The amplifier is Class A the whole way. There are some low, and medium bias modes of 30w Class A and 70w Class A but I never use them. 
 

The manual Is here: 

 

the front and rear edges of the amplifier are heat sinks and, yes, they get hot. The amplifier wastes a watt in heat for every watt it produces in sound but it is a sweet sound.  

I had a similar problem with a crown xls 1502 and 2502 a very close to the same noise it ended up being the amp had to be cleaned 

Larry…before you conclude it’s the amp and to make sure you cover all bases, try a different pair of interconnects and speaker cables to eliminate a potentially faulty cable. 

Sometimes, troubleshooting is a pain.
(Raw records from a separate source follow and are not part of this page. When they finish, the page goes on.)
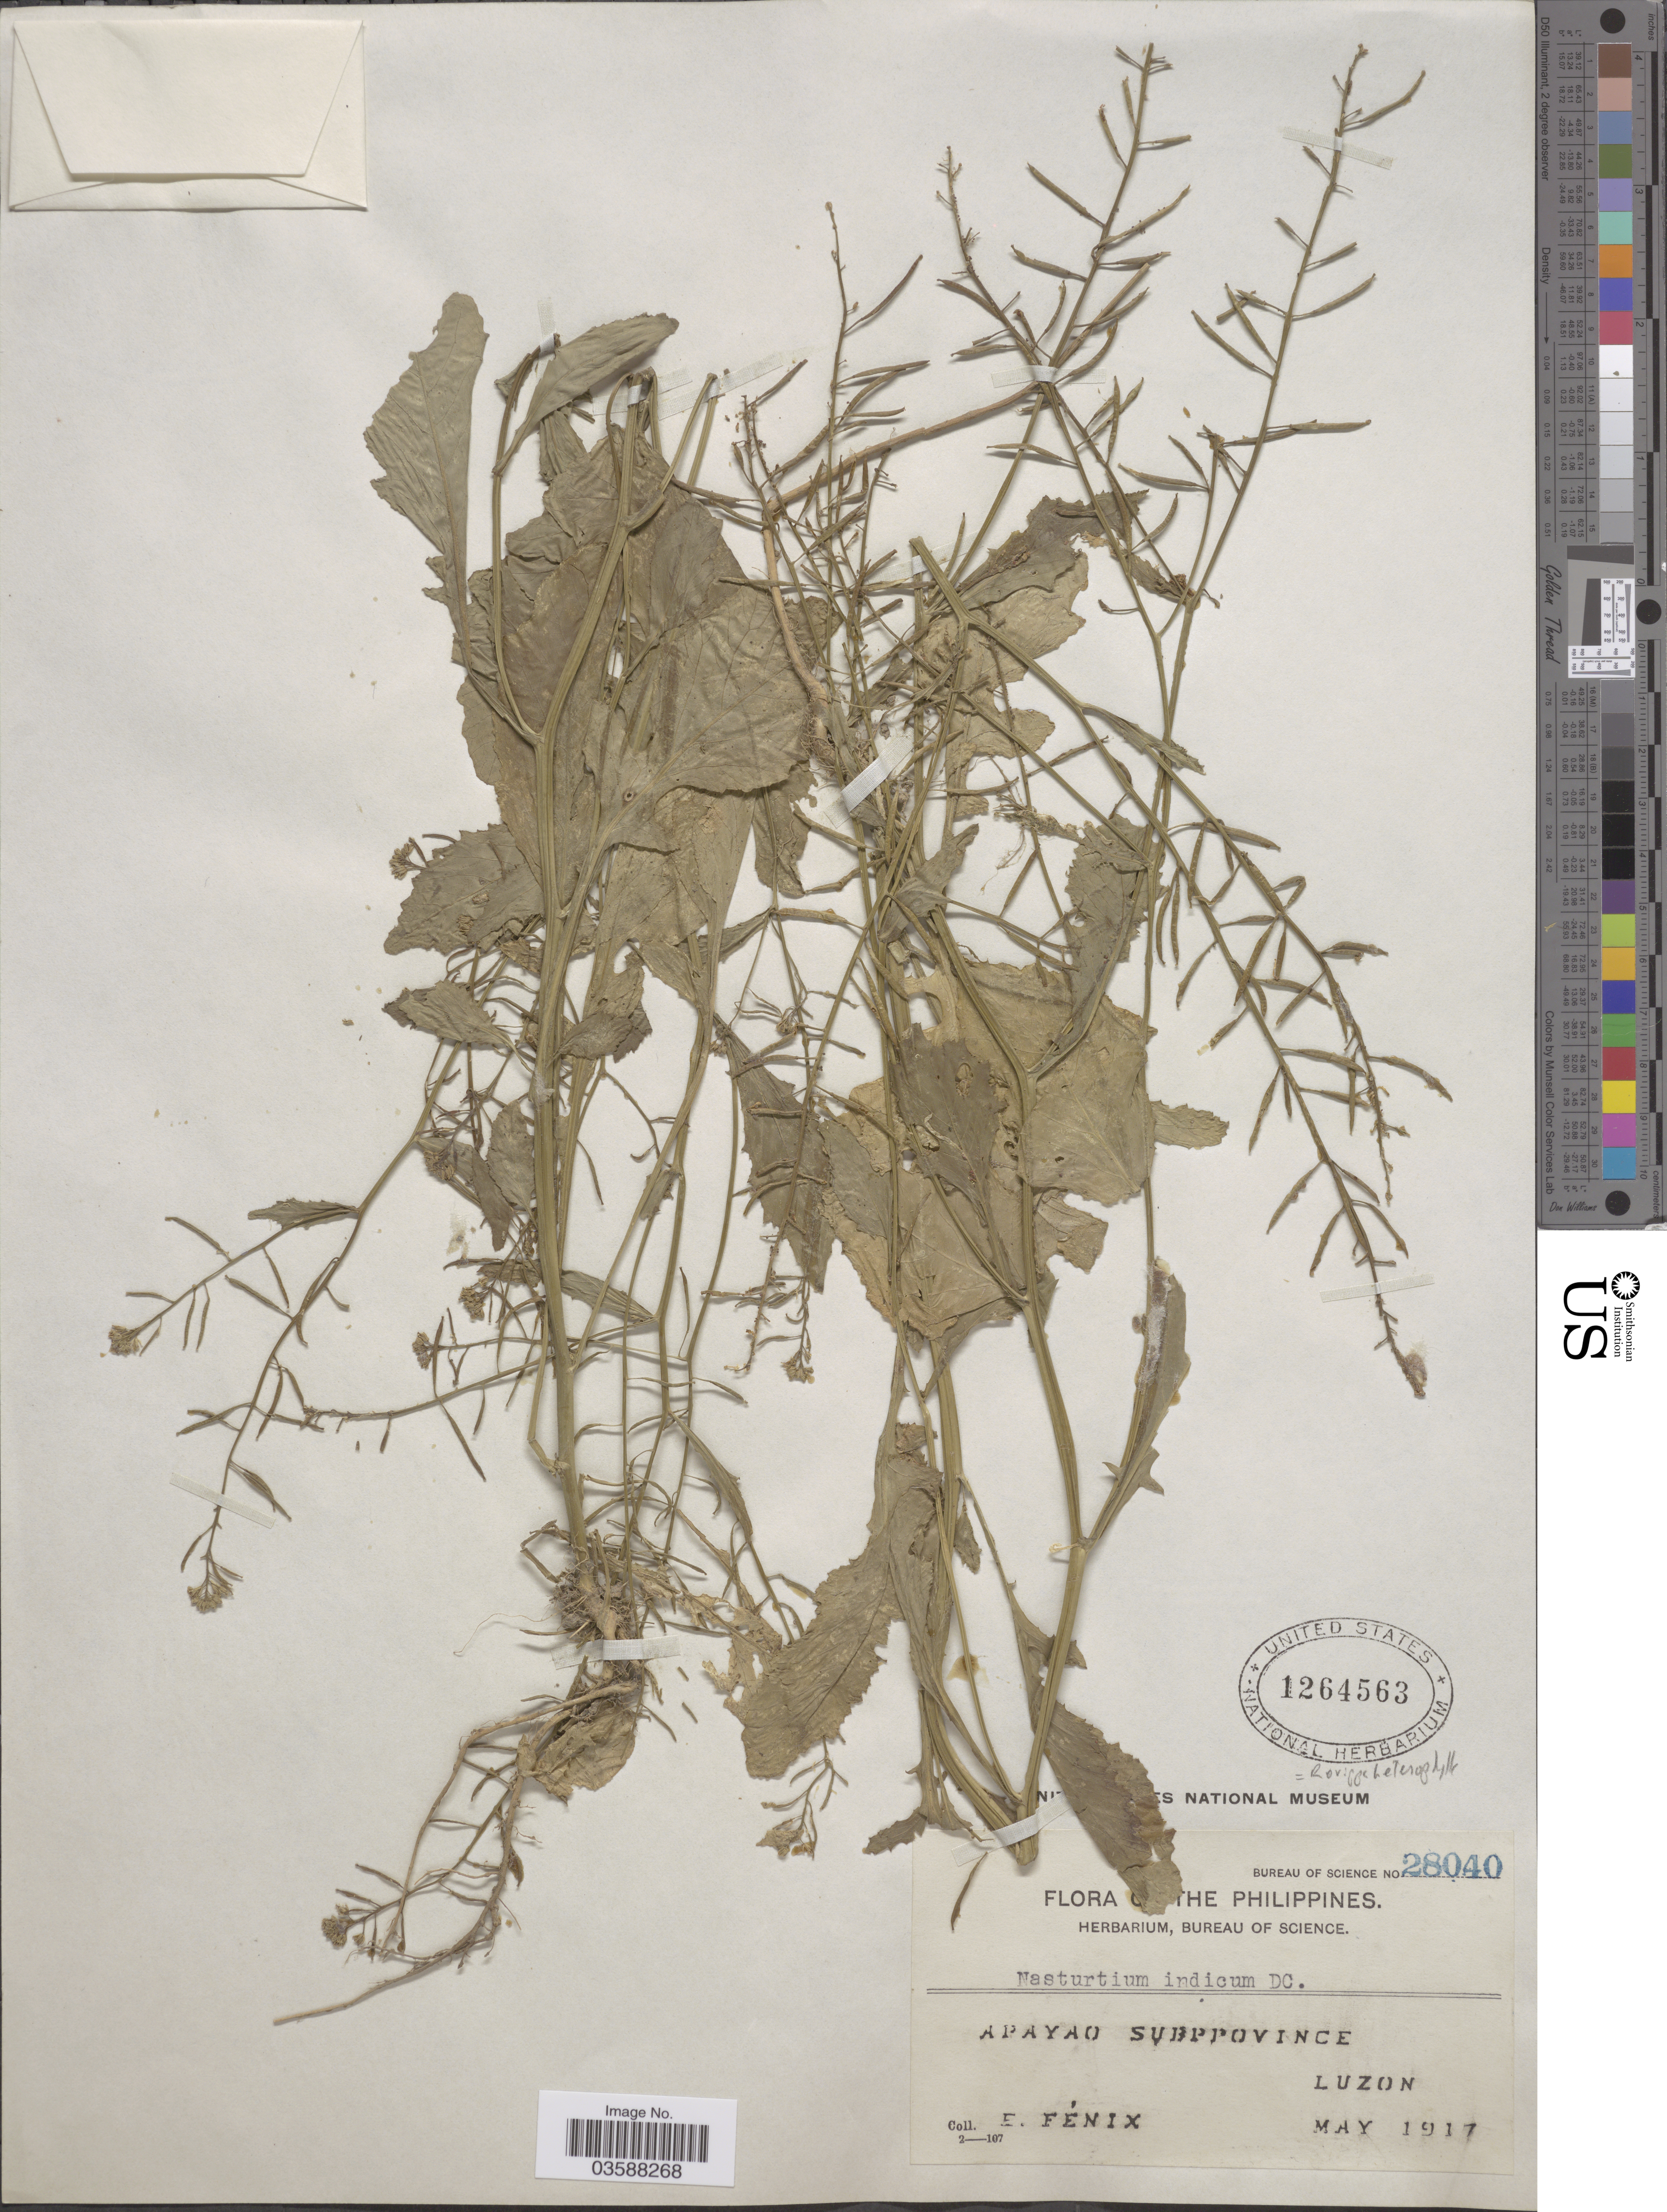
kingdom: Plantae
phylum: Tracheophyta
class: Magnoliopsida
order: Brassicales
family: Brassicaceae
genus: Rorippa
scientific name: Rorippa indica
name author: (L.) Hiern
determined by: Strong, M. T., (US), Smithsonian Institution - National Museum of Natural History (UNITED STATES)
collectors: E. Fénix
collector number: Bureau of Science 28040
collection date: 1917-05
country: Philippines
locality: Apayao Subprovince. Luzon.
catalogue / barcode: US 1264563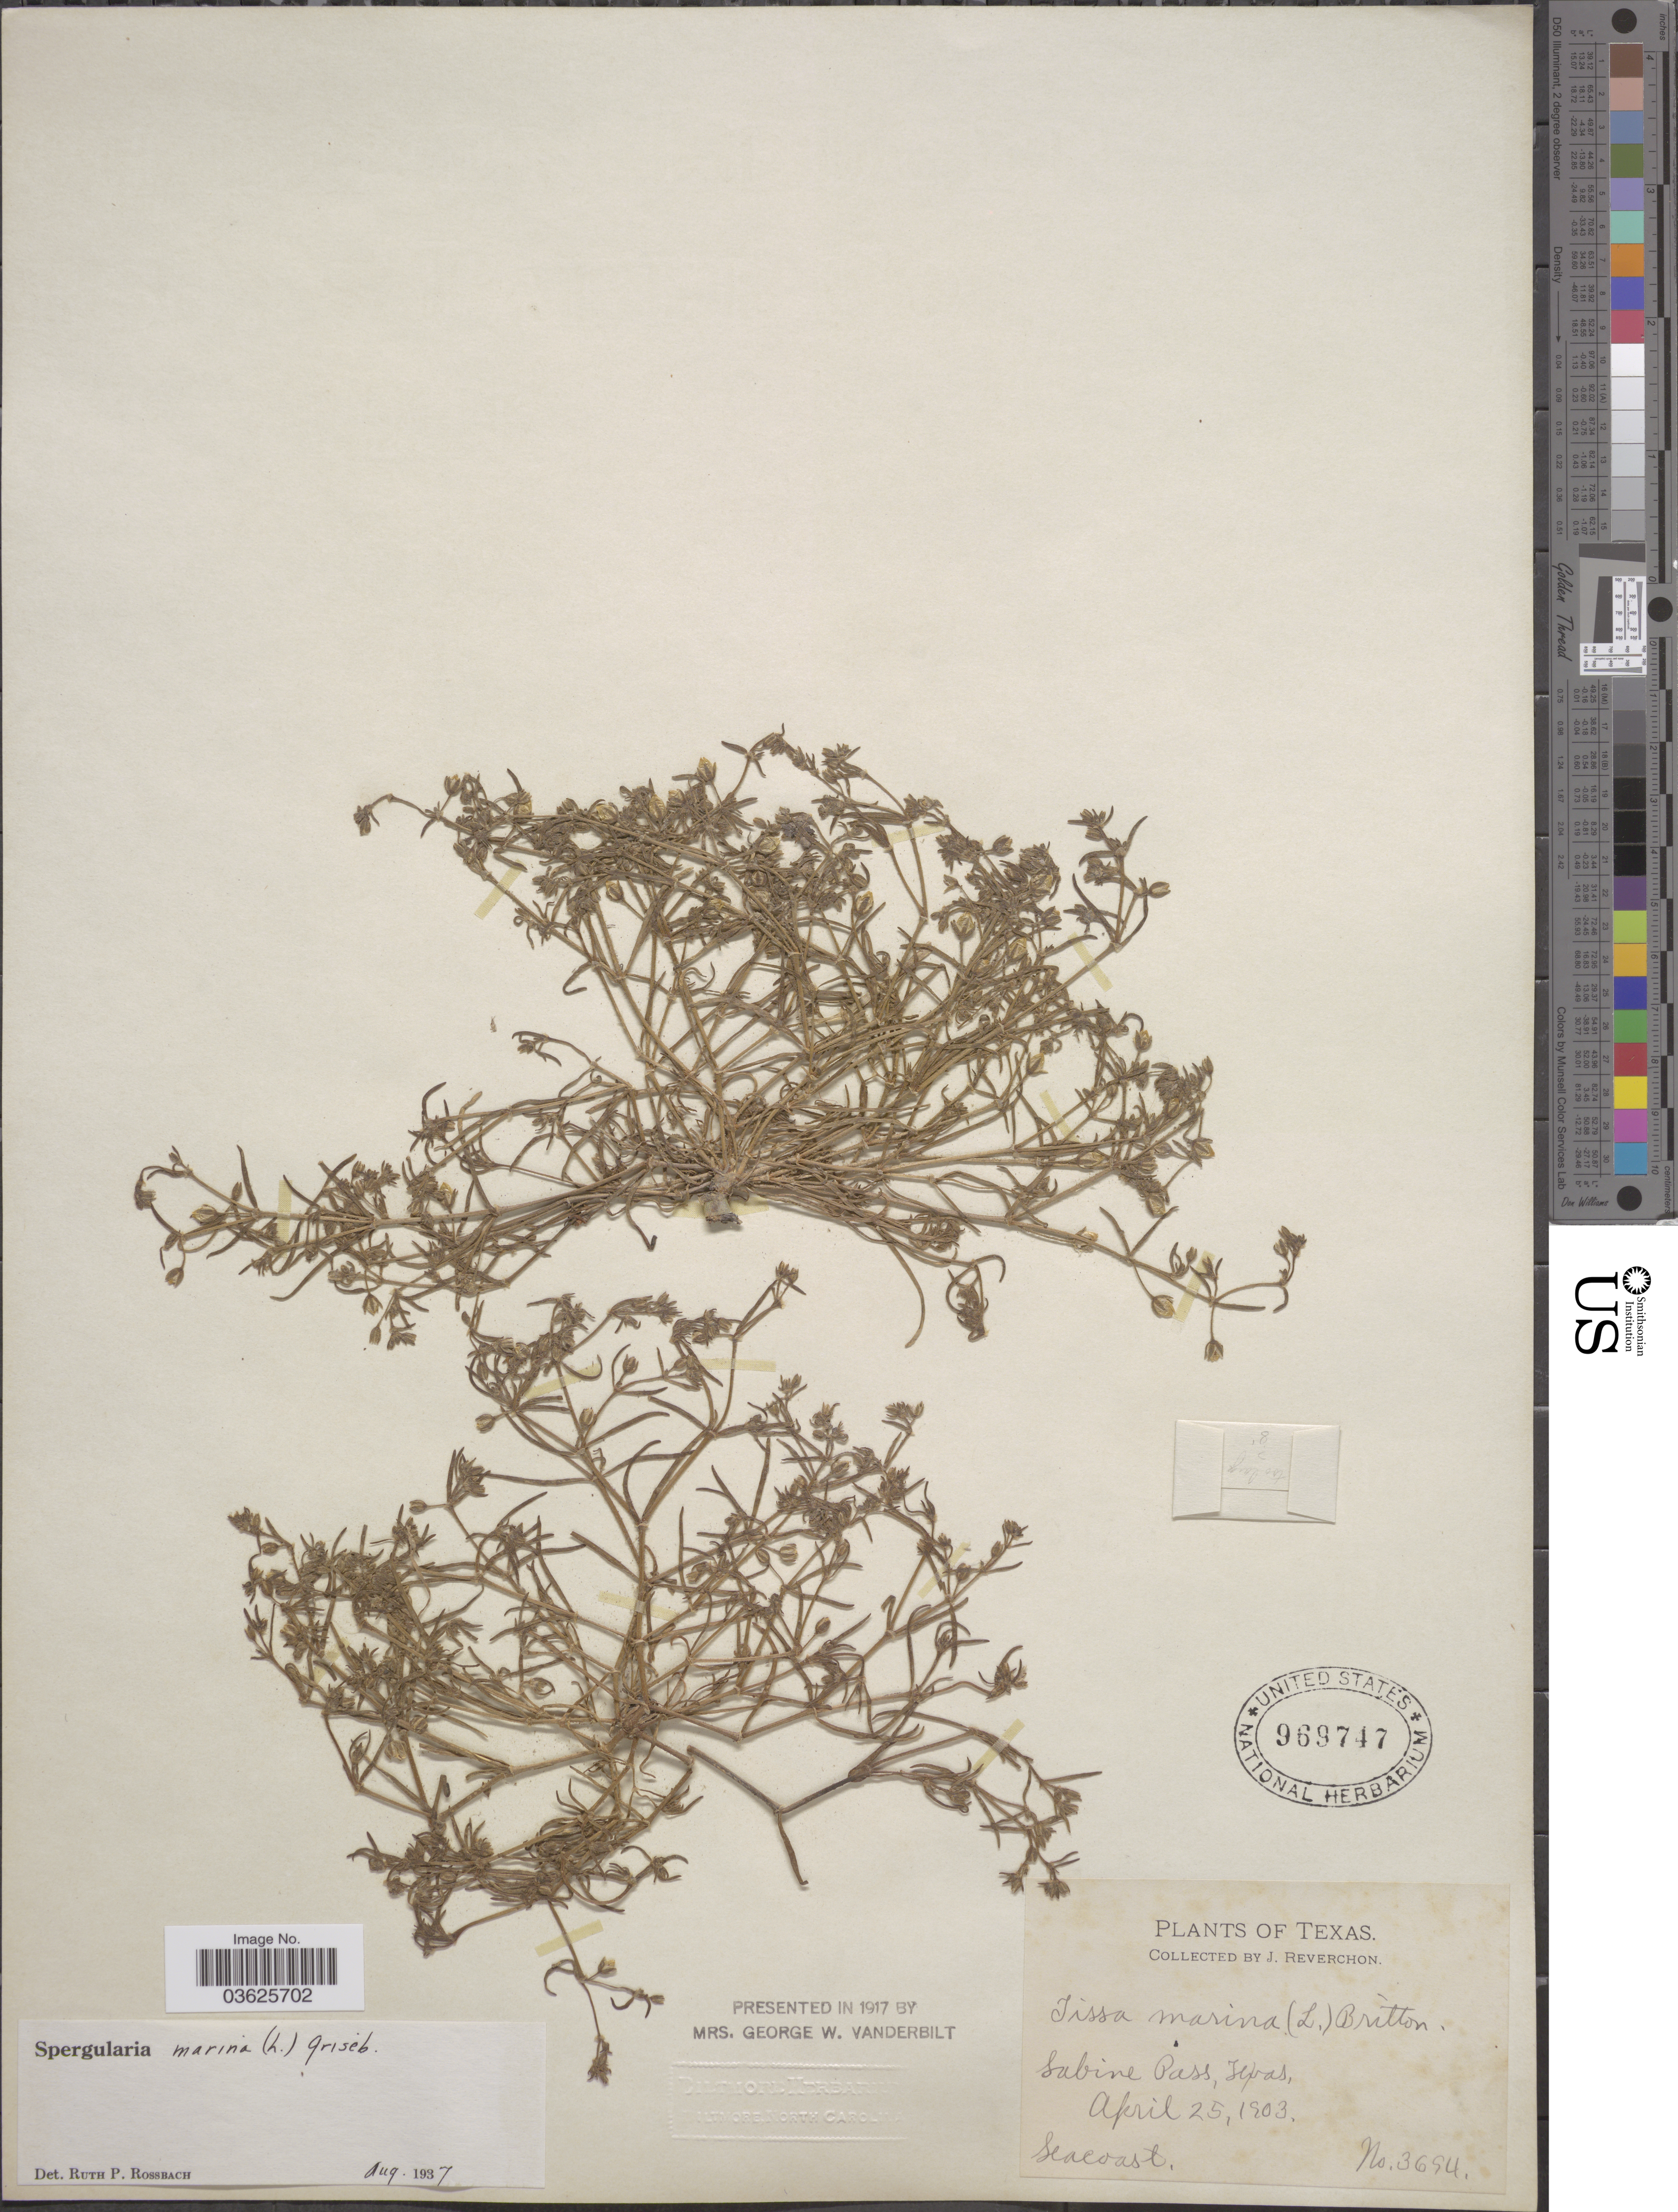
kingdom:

I had intermittent bursts of static in one channel. In the process of troubleshooting, I found one bad tube socket (replaced) and a bad XLR plug on an interconnect (got that re-terminated by manufacturer at no cost). I retubed everything -whole lotta tubes, almost none new stock. Still, despite this, and before sending equipment out for repair, I did a cross-channel exchange of the battery packs on my line stage- a fairly sophisticated device. In the process, I saw a bit of "fluff" on the metal contact plate. Dusted that and noise went away.

Moral: It could be something really stupid. I don’t know if there is a tech who could test some basic stuff at your home- like a house call. I almost resorted to that here in a town that’s thin on hi-fi (but lots of tube amp repair people in Austin for tube guitar/organ/other musical instrument amps).

I would also ask Grypon by phone (though you may have to set it up by email first) to tell you where they think the problem might lie if it is indeed the problem. Sometimes, those discussions give you leads to check something else.

Sympathize with you in suffering that "what’s the problem" phase until you suss it out. Some of the logic of troubleshooting is straightforward in terms of switching channels, trying to isolate to a particular component. It’s almost always got an answer, though. If that isn’t your thing maybe, depending on where you are located, somebody qualified could help do the troubleshooting. IT can be a PITA>

Good luck, you’ll find it and fix it.